A montagem da estrutura para a primeira edição da Marcha Trans e Travesti de Mato Grosso do Sul teve início na manhã deste sábado (12) em Campo Grande. Operários começaram por volta das 9h a instalação do palco na Avenida Calógeras, próximo ao monumento da Maria Fumaça, local escolhido para o encerramento do evento.

A concentração está marcada para as 14h, na lateral da Praça do Rádio Clube, na Rua Barão do Rio Branco. Às 15h, os participantes devem percorrer as ruas Padre João Crippa, Dom Aquino, 14 de Julho e Antônio Maria Coelho até o ponto final na Avenida Calógeras, onde ocorrerão as atividades culturais.

De acordo com os organizadores, a expectativa é reunir entre 800 e mil pessoas na primeira marcha voltada à população trans e travesti do estado. O assessor técnico da Subsecretaria de Políticas Públicas LGBTQIA+, Luan Henrique de Souza, destacou que a mobilização começou em novembro de 2025 e passou por diversas etapas de planejamento até a definição da data.

"A marcha representa um momento significativo para a comunidade, especialmente diante do cenário atual de retrocesso de direitos em âmbito mundial. É uma oportunidade para reafirmar que nossa existência importa e que seguimos resistindo", afirmou Souza.

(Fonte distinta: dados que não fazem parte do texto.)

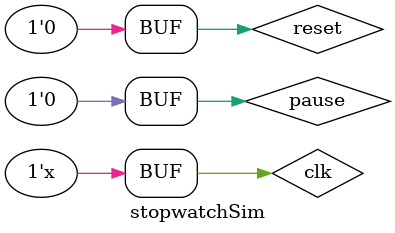
<source format=v>
`timescale 1ns / 1ps


module stopwatchSim();

reg clk, reset, pause;
wire [3:0] BCD00, BCD01, BCD10, BCD11;

stopwatch s(clk, reset, pause, BCD00, BCD01, BCD10, BCD11);
initial begin
    clk = 0;
    reset = 1;
    pause = 0;
    #50
    #50 reset = 0;
end
always
    #10 clk = ~clk;
endmodule

</source>
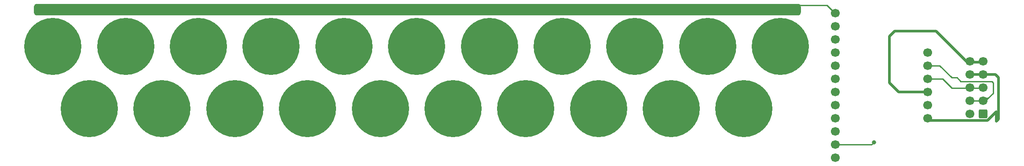
<source format=gtl>
G04 #@! TF.GenerationSoftware,KiCad,Pcbnew,8.0.7*
G04 #@! TF.CreationDate,2025-06-18T23:22:59-07:00*
G04 #@! TF.ProjectId,ESP32_MIDI_Summer25_FRETSkicad_pro.kicad_sch,45535033-325f-44d4-9944-495f53756d6d,rev?*
G04 #@! TF.SameCoordinates,Original*
G04 #@! TF.FileFunction,Copper,L1,Top*
G04 #@! TF.FilePolarity,Positive*
%FSLAX46Y46*%
G04 Gerber Fmt 4.6, Leading zero omitted, Abs format (unit mm)*
G04 Created by KiCad (PCBNEW 8.0.7) date 2025-06-18 23:22:59*
%MOMM*%
%LPD*%
G01*
G04 APERTURE LIST*
G04 Aperture macros list*
%AMRoundRect*
0 Rectangle with rounded corners*
0 $1 Rounding radius*
0 $2 $3 $4 $5 $6 $7 $8 $9 X,Y pos of 4 corners*
0 Add a 4 corners polygon primitive as box body*
4,1,4,$2,$3,$4,$5,$6,$7,$8,$9,$2,$3,0*
0 Add four circle primitives for the rounded corners*
1,1,$1+$1,$2,$3*
1,1,$1+$1,$4,$5*
1,1,$1+$1,$6,$7*
1,1,$1+$1,$8,$9*
0 Add four rect primitives between the rounded corners*
20,1,$1+$1,$2,$3,$4,$5,0*
20,1,$1+$1,$4,$5,$6,$7,0*
20,1,$1+$1,$6,$7,$8,$9,0*
20,1,$1+$1,$8,$9,$2,$3,0*%
G04 Aperture macros list end*
G04 #@! TA.AperFunction,ComponentPad*
%ADD10C,6.800000*%
G04 #@! TD*
G04 #@! TA.AperFunction,ConnectorPad*
%ADD11C,11.000000*%
G04 #@! TD*
G04 #@! TA.AperFunction,ComponentPad*
%ADD12RoundRect,0.250000X0.600000X0.600000X-0.600000X0.600000X-0.600000X-0.600000X0.600000X-0.600000X0*%
G04 #@! TD*
G04 #@! TA.AperFunction,ComponentPad*
%ADD13C,1.700000*%
G04 #@! TD*
G04 #@! TA.AperFunction,SMDPad,CuDef*
%ADD14RoundRect,0.567500X-73.247500X-0.567500X73.247500X-0.567500X73.247500X0.567500X-73.247500X0.567500X0*%
G04 #@! TD*
G04 #@! TA.AperFunction,ViaPad*
%ADD15C,0.800000*%
G04 #@! TD*
G04 #@! TA.AperFunction,Conductor*
%ADD16C,0.250000*%
G04 #@! TD*
G04 #@! TA.AperFunction,Conductor*
%ADD17C,0.500000*%
G04 #@! TD*
G04 APERTURE END LIST*
D10*
X179000000Y-99000000D03*
D11*
X179000000Y-99000000D03*
D10*
X137000000Y-99000000D03*
D11*
X137000000Y-99000000D03*
D10*
X172000000Y-87000000D03*
D11*
X172000000Y-87000000D03*
D10*
X165000000Y-99000000D03*
D11*
X165000000Y-99000000D03*
D10*
X186000000Y-87000000D03*
D11*
X186000000Y-87000000D03*
D10*
X95000000Y-99000000D03*
D11*
X95000000Y-99000000D03*
D10*
X193000000Y-99000000D03*
D11*
X193000000Y-99000000D03*
D10*
X60000000Y-87000000D03*
D11*
X60000000Y-87000000D03*
D12*
X239000000Y-100000000D03*
D13*
X236460000Y-100000000D03*
X239000000Y-97460000D03*
X236460000Y-97460000D03*
X239000000Y-94920000D03*
X236460000Y-94920000D03*
X239000000Y-92380000D03*
X236460000Y-92380000D03*
X239000000Y-89840000D03*
X236460000Y-89840000D03*
D10*
X88000000Y-87000000D03*
D11*
X88000000Y-87000000D03*
D10*
X109000000Y-99000000D03*
D11*
X109000000Y-99000000D03*
D10*
X200000000Y-87000000D03*
D11*
X200000000Y-87000000D03*
D10*
X130000000Y-87000000D03*
D11*
X130000000Y-87000000D03*
D10*
X144000000Y-87000000D03*
D11*
X144000000Y-87000000D03*
D14*
X130185000Y-79865000D03*
D13*
X228390000Y-100850000D03*
X228390000Y-98310000D03*
X228390000Y-95770000D03*
X228390000Y-93230000D03*
X228390000Y-90690000D03*
X228390000Y-88150000D03*
X210610000Y-80530000D03*
X210610000Y-83070000D03*
X210610000Y-85610000D03*
X210610000Y-88150000D03*
X210610000Y-90690000D03*
X210610000Y-93230000D03*
X210610000Y-95770000D03*
X210610000Y-98310000D03*
X210610000Y-100850000D03*
X210610000Y-103390000D03*
X210610000Y-105930000D03*
X210610000Y-108470000D03*
D10*
X81000000Y-99000000D03*
D11*
X81000000Y-99000000D03*
D10*
X102000000Y-87000000D03*
D11*
X102000000Y-87000000D03*
D10*
X158000000Y-87000000D03*
D11*
X158000000Y-87000000D03*
D10*
X116000000Y-87000000D03*
D11*
X116000000Y-87000000D03*
D10*
X74000000Y-87000000D03*
D11*
X74000000Y-87000000D03*
D10*
X123000000Y-99000000D03*
D11*
X123000000Y-99000000D03*
D10*
X151000000Y-99000000D03*
D11*
X151000000Y-99000000D03*
D10*
X67000000Y-99000000D03*
D11*
X67000000Y-99000000D03*
D15*
X218000000Y-105500000D03*
D16*
X210610000Y-105930000D02*
X217570000Y-105930000D01*
X217570000Y-105930000D02*
X218000000Y-105500000D01*
X209000000Y-79000000D02*
X203500000Y-79000000D01*
X210530000Y-80530000D02*
X210000000Y-80000000D01*
X210610000Y-80530000D02*
X210530000Y-80530000D01*
X210000000Y-80000000D02*
X209000000Y-79000000D01*
X203640000Y-87500000D02*
X200000000Y-87500000D01*
D17*
X228000000Y-101300000D02*
X239896878Y-101300000D01*
X239896878Y-101300000D02*
X241575000Y-99621878D01*
X241575000Y-99621878D02*
X241575000Y-101425000D01*
X241575000Y-101425000D02*
X242000000Y-101000000D01*
X242000000Y-101000000D02*
X242000000Y-93000000D01*
X242000000Y-93000000D02*
X241380000Y-92380000D01*
X241380000Y-92380000D02*
X236460000Y-92380000D01*
X228500000Y-95770000D02*
X222770000Y-95770000D01*
X222770000Y-95770000D02*
X221000000Y-94000000D01*
X236000000Y-90000000D02*
X239000000Y-90000000D01*
X221000000Y-85000000D02*
X222000000Y-84000000D01*
X230000000Y-84000000D02*
X236000000Y-90000000D01*
X222000000Y-84000000D02*
X230000000Y-84000000D01*
X221000000Y-94000000D02*
X221000000Y-85000000D01*
D16*
X228500000Y-93230000D02*
X231230000Y-93230000D01*
X231230000Y-93230000D02*
X233000000Y-95000000D01*
X233000000Y-95000000D02*
X239000000Y-95000000D01*
X228000000Y-90500000D02*
X228190000Y-90690000D01*
X234745000Y-93745000D02*
X240745000Y-93745000D01*
X228190000Y-90690000D02*
X230690000Y-90690000D01*
X240745000Y-93745000D02*
X241000000Y-94000000D01*
X230690000Y-90690000D02*
X233000000Y-93000000D01*
X241000000Y-96000000D02*
X240000000Y-97000000D01*
X234000000Y-93000000D02*
X234745000Y-93745000D01*
X233000000Y-93000000D02*
X234000000Y-93000000D01*
X241000000Y-94000000D02*
X241000000Y-96000000D01*
X236460000Y-97460000D02*
X239540000Y-97460000D01*
X240000000Y-97000000D02*
X239000000Y-97000000D01*
X239540000Y-97460000D02*
X240000000Y-97000000D01*
M02*

</source>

A programação cultural terá início assim que os participantes chegarem ao palco, previsto para ocorrer entre 16h30 e 17h, com apresentações das artistas Nanda Sant'Anna, DJ Afro Paty, DJ Afro Queer, DJ Deumathh, DJ Depieri e DJ Hytalo. O evento contará ainda com uma Vogue Night, manifestação artística ligada à cultura Ballroom, que tem origem na luta de pessoas trans e travestis negras. As atividades devem se estender até as 23h.

A organização informou que o evento foi viabilizado sem recursos públicos, por meio de arrecadação com vaquinhas e apoio de parceiros como o Ponto Bar e o Pivas. Embora tenha havido articulação com lideranças políticas, como a deputada federal Camila Jara (PT) e a vereadora Luiza Ribeiro (PT), não houve repasse de verbas governamentais para a realização da marcha.

O evento também oferecerá serviços à população. A Defensoria Pública de Mato Grosso do Sul instalará um estande para atendimento do projeto Transformando Histórias, que realiza cadastramento para retificação de nome e gênero. Os interessados poderão se inscrever durante a marcha e, no dia 18 de julho, comparecer à sede da Defensoria, na Rua Barão de Melgaço, para formalizar o pedido.

Segundo os organizadores, a procura pelo serviço tem sido inferior ao esperado, e a expectativa é que a visibilidade proporcionada pela marcha aumente o número de inscrições. A participação no evento é aberta a todos os públicos.

"Queremos que as pessoas conheçam nossa história e entendam que nossa luta é pela existência e pelo respeito aos direitos básicos. Não há intenção de confronto, mas sim de visibilidade e reconhecimento", concluiu Souza.